Database Schema Flexibility for Insights: Our WorkflowInsight table was initially designed with a non-nullable workflowId (a foreign key). However, the insights generated directly by the pipeline itself don't belong to a parent workflow in the same way user-initiated workflows do. This led to type errors. The clean solution was to make workflowId optional (String?) in our Prisma schema, updating the relation and associated TypeScript types. This highlighted the importance of anticipating diverse data sources when designing schemas, especially for learning systems that aggregate data from various origins. Our search queries, which use raw SQL, don't filter by workflowId for pipeline-sourced insights anyway, making this a pragmatic and effective change.

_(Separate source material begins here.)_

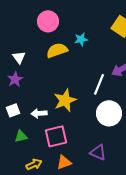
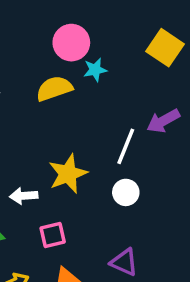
pink circle: (48, 21) -> (71, 43), moved
white circle: (109, 113) -> (126, 192), moved, size x0.6
pink square: (56, 136) -> (53, 235), size x0.7

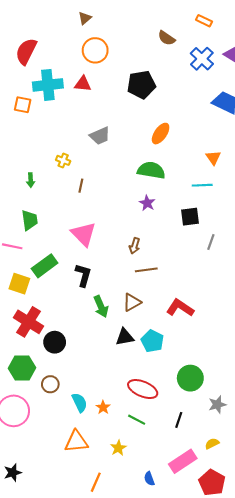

UI State Desynchronization: A subtle bug caused our pipeline detail pages to always start at the "scan" phase on mount, even if the actual run was much further along. This was due to useState<RefactorPhase>("scan") initializing the client-side state incorrectly. The fix involved adding a useEffect hook to synchronize currentPhase from the server-side run.status via a statusToPhase map, ensuring the UI accurately reflects the pipeline's real-time progress.

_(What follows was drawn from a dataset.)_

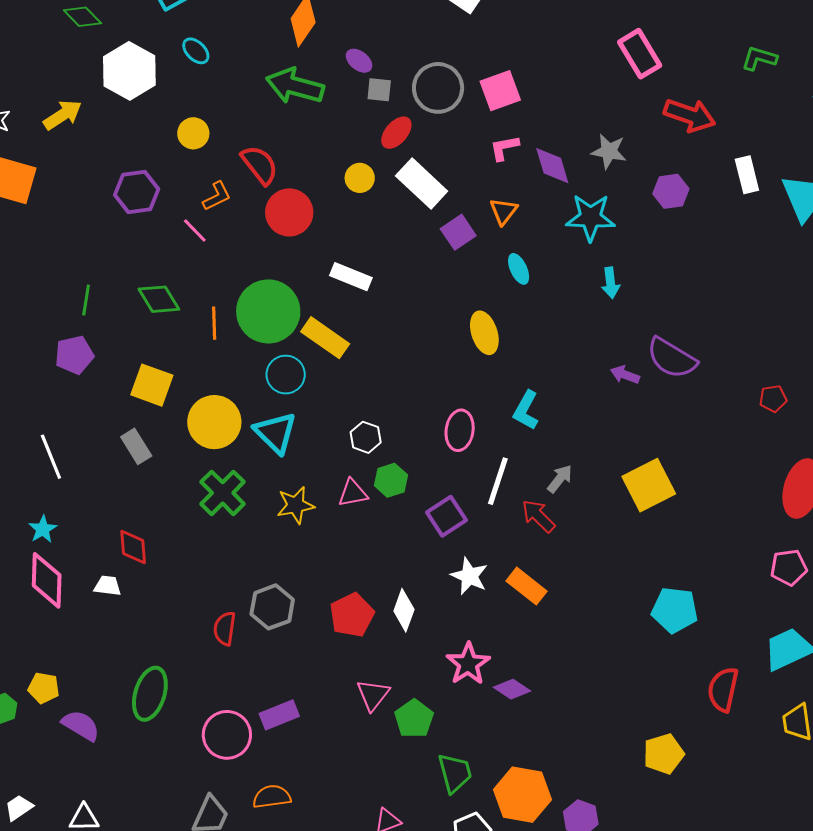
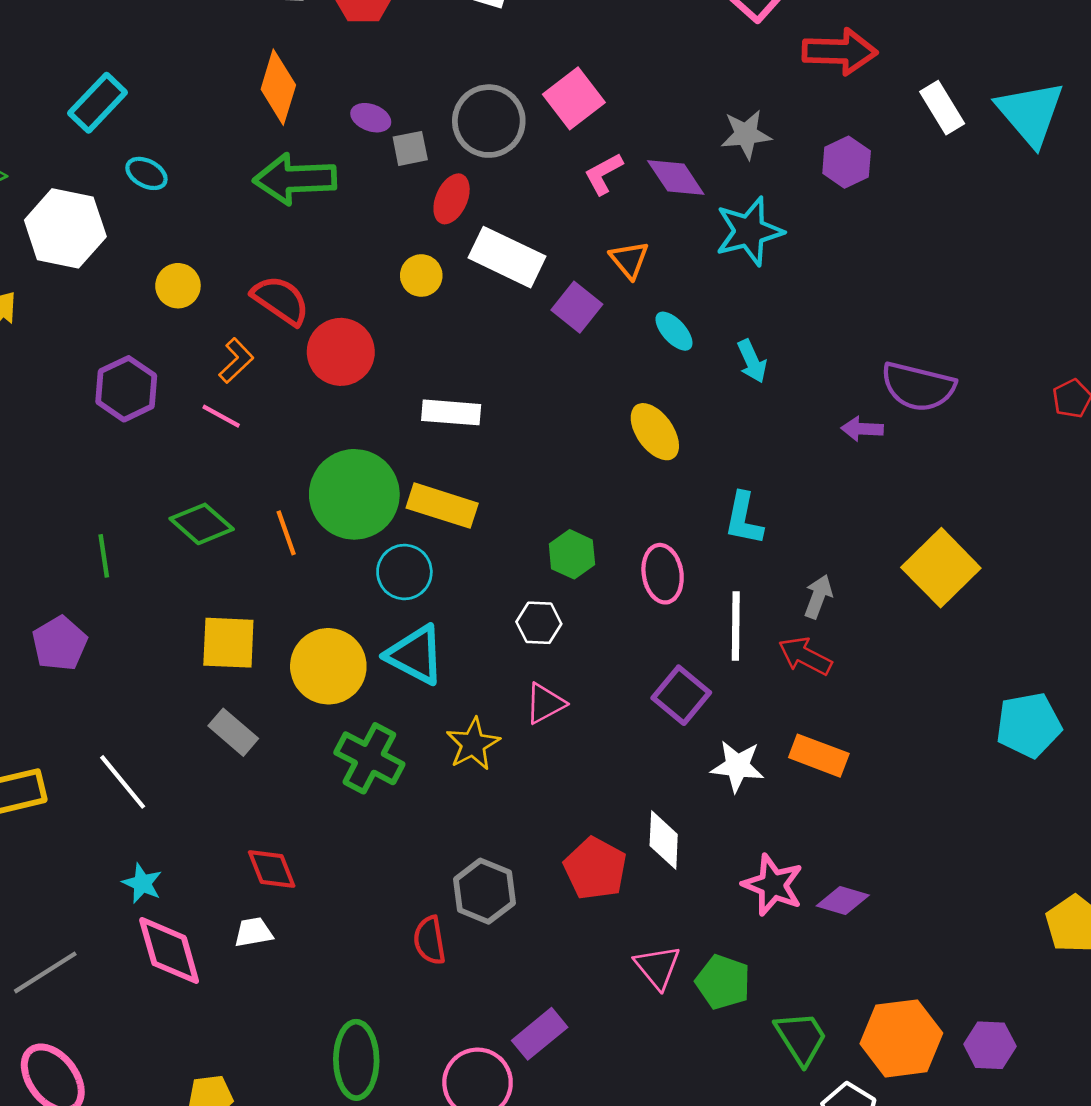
cyan arrow: (611, 283) -> (752, 361), moved
purple pentagon: (74, 355) -> (60, 643), moved
green hexagon: (391, 480) -> (572, 554), moved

Prisma Json? Field Access: Working with Json? fields (like our config field on runs) in Prisma and TypeScript often requires explicit type assertions on the client side. We frequently used as Record<string, string> or as unknown as { config?: Record<string, string> } to correctly access properties, reminding us of TypeScript's strictness and the need for careful type handling when dealing with dynamically typed JSON data from the database.

What's Next?

With these features now live on main, our immediate focus shifts to rigorous testing and validation:

Manual Testing: We'll be running AutoFix with non-default providers to verify the provider badge, and Refactor with autoCreatePR enabled to confirm PR creation in target repositories.

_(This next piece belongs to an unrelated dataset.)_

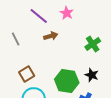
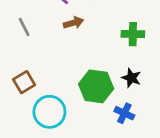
green cross: (93, 44) -> (133, 34), turned 35
brown square: (27, 74) -> (24, 82), moved

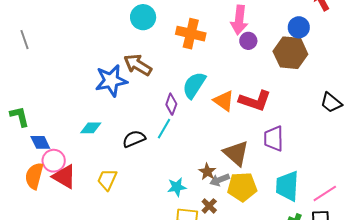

Learning Loop Validation: Critically, we'll execute second runs of AutoFix/Refactor to ensure the "Loaded historical learnings" message appears in the SSE stream and that new insights are correctly stored and retrievable in our MemoryPicker.
Future Enhancements: We're already considering adding a dedicated "Learnings" tab to pipeline detail pages to visualize the extracted insights, and exploring deduplication logic to prevent redundant insights from repeated runs on the same codebase.

This sprint has been a monumental step forward, transforming our pipelines from reactive tools into proactive, self-improving agents. We're excited to see how this closed-loop learning system empowers developers and continues to push the boundaries of AI-assisted coding.